Work item: Look below for lines that hold the string "hotmail" and copy each one.

Supplied data:
Start of Block
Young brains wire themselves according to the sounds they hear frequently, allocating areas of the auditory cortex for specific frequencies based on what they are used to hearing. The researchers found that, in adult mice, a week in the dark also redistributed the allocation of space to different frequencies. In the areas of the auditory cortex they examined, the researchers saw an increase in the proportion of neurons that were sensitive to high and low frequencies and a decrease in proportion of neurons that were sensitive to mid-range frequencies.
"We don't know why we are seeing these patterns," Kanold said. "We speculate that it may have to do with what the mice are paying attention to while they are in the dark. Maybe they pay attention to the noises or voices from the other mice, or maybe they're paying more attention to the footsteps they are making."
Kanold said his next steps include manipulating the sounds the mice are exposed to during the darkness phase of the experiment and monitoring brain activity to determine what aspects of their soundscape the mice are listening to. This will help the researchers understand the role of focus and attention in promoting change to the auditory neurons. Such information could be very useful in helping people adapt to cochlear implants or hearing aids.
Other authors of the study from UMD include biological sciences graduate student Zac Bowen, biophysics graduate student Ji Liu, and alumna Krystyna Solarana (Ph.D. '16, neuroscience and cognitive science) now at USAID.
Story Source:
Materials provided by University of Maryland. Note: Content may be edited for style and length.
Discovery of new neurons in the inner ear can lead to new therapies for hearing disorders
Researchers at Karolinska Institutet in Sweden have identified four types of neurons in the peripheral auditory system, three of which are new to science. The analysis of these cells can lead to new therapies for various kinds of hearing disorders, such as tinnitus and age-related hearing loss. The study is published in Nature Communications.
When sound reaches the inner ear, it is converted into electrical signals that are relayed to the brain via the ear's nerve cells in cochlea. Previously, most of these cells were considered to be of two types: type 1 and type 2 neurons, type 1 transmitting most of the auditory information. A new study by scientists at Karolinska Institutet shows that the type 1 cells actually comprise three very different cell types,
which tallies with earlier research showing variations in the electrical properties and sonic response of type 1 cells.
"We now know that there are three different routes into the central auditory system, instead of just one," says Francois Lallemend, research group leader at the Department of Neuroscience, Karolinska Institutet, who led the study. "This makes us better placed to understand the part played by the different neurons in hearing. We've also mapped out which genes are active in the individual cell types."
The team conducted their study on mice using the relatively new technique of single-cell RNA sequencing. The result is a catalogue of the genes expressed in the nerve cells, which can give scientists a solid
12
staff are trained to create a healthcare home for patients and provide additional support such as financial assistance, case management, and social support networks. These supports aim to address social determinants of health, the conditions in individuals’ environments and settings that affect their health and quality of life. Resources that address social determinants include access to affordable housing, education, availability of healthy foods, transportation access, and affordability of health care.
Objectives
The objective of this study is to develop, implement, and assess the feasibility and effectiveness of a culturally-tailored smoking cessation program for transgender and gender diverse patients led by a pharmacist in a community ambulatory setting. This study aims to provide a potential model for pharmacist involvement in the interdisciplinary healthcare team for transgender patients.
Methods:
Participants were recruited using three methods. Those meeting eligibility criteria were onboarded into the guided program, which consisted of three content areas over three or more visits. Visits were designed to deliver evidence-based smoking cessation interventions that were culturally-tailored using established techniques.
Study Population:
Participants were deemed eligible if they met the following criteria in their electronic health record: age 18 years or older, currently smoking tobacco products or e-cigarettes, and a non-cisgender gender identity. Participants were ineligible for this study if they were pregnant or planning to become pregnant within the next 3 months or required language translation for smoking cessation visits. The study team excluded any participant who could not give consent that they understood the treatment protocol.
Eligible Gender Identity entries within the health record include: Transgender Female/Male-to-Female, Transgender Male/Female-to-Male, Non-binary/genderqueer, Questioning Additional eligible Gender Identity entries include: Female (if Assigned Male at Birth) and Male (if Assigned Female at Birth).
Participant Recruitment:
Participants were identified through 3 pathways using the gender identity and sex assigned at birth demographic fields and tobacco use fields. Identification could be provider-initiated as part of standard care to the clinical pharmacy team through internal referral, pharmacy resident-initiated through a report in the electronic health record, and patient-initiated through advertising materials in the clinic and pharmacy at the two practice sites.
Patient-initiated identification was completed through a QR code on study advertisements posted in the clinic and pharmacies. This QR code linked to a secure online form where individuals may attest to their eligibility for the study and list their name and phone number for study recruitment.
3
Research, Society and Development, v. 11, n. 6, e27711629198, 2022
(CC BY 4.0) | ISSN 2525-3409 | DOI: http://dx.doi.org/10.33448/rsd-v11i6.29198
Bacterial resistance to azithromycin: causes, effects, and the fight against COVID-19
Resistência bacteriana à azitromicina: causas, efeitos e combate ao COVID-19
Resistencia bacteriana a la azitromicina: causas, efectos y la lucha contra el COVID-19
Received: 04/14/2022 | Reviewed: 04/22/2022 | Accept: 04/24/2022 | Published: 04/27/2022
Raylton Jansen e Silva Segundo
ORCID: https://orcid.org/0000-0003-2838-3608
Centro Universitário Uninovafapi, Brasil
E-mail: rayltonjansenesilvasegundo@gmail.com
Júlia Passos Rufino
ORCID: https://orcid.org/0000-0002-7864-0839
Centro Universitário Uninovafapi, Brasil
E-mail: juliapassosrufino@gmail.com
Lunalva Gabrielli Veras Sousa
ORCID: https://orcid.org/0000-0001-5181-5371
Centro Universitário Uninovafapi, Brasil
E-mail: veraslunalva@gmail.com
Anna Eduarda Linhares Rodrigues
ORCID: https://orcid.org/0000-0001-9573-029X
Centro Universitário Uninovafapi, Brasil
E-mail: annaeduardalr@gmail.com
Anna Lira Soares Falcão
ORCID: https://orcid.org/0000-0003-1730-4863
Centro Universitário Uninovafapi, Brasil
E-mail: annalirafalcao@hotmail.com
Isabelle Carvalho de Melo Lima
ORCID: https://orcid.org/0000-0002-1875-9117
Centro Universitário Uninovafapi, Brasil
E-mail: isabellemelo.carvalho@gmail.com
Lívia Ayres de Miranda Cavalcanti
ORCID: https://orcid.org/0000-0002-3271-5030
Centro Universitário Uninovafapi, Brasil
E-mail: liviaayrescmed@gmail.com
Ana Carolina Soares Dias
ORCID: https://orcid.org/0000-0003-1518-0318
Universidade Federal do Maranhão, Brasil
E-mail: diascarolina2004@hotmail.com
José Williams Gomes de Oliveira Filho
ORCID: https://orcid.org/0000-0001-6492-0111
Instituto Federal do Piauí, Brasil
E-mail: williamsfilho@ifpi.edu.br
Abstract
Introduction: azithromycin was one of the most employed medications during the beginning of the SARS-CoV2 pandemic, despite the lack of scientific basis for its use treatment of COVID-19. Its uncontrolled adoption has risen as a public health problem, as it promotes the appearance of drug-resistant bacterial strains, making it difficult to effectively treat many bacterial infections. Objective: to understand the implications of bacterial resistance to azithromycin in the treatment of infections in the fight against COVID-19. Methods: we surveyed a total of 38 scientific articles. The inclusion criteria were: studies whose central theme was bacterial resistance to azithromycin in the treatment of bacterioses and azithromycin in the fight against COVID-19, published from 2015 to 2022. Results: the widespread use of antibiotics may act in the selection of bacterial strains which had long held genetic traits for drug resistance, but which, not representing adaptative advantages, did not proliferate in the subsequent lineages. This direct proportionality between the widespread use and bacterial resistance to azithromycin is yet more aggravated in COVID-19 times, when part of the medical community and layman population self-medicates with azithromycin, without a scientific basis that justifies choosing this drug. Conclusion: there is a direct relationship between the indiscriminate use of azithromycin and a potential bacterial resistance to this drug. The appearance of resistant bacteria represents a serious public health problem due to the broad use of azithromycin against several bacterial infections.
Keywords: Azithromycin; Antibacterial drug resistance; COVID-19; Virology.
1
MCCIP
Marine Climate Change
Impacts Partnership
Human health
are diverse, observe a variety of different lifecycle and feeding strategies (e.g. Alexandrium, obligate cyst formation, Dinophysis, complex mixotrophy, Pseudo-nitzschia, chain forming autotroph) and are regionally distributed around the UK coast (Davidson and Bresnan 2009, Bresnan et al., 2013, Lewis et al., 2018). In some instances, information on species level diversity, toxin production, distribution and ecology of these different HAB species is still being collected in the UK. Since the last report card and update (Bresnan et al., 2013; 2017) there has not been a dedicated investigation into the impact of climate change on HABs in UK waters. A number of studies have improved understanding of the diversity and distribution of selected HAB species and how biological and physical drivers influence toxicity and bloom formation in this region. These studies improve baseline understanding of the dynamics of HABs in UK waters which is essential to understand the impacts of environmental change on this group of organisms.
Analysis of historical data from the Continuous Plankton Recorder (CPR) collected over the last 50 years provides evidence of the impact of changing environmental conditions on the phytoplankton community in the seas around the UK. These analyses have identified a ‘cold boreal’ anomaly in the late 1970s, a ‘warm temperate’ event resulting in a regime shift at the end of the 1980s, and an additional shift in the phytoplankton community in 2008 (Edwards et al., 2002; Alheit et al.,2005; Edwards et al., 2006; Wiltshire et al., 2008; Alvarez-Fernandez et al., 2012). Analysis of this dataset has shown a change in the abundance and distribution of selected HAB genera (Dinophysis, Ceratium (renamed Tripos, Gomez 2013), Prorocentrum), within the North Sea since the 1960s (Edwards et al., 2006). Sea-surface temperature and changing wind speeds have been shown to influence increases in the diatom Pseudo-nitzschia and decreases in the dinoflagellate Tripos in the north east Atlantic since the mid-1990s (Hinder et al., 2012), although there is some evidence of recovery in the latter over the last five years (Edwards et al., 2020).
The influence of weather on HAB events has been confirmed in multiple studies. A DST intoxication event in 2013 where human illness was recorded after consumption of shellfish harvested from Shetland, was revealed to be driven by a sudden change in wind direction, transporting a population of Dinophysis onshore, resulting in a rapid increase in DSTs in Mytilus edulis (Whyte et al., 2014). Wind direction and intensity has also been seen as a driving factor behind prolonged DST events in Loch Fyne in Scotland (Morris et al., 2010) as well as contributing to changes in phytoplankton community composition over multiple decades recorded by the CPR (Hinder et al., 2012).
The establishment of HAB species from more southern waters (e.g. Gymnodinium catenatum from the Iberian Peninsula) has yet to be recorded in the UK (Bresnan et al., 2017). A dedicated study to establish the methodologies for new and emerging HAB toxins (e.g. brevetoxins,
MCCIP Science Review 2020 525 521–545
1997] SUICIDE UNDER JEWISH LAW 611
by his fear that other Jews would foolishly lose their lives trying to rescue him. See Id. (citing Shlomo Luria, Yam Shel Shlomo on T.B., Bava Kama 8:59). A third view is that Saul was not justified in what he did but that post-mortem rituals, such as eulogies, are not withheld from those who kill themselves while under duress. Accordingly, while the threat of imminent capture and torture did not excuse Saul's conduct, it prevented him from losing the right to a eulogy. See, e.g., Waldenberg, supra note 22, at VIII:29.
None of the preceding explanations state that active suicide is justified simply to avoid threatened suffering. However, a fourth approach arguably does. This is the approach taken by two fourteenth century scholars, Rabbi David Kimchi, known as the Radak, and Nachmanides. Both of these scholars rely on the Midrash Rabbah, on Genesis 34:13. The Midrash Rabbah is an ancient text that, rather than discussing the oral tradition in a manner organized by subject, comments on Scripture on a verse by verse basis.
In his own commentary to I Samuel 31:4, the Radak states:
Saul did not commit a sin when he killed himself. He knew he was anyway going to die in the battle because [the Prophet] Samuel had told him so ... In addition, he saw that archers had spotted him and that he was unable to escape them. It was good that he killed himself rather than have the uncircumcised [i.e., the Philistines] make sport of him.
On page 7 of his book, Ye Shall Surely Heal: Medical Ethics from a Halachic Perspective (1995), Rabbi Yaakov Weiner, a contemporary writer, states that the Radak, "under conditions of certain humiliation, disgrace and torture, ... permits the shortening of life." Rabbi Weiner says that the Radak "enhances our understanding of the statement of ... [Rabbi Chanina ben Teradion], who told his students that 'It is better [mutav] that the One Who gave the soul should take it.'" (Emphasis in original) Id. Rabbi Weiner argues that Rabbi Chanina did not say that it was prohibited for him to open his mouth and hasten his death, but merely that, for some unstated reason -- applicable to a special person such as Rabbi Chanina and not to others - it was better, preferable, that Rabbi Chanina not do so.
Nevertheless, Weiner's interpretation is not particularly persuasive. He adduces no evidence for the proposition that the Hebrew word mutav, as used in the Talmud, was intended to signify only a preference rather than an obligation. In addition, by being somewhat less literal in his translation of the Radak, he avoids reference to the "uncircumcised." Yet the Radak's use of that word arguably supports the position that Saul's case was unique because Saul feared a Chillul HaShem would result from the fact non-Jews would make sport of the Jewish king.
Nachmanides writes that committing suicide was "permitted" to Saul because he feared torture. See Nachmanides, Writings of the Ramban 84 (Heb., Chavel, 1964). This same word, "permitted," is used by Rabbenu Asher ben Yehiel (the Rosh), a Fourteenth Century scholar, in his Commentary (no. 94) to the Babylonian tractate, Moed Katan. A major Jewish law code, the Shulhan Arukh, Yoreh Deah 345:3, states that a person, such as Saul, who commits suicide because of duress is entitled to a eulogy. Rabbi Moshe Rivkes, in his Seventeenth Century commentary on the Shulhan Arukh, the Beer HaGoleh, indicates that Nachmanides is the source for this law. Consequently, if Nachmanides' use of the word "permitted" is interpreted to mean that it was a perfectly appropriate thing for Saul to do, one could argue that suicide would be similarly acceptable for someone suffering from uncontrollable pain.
End of Block
Problem solution:
E-mail: annalirafalcao@hotmail.com
E-mail: diascarolina2004@hotmail.com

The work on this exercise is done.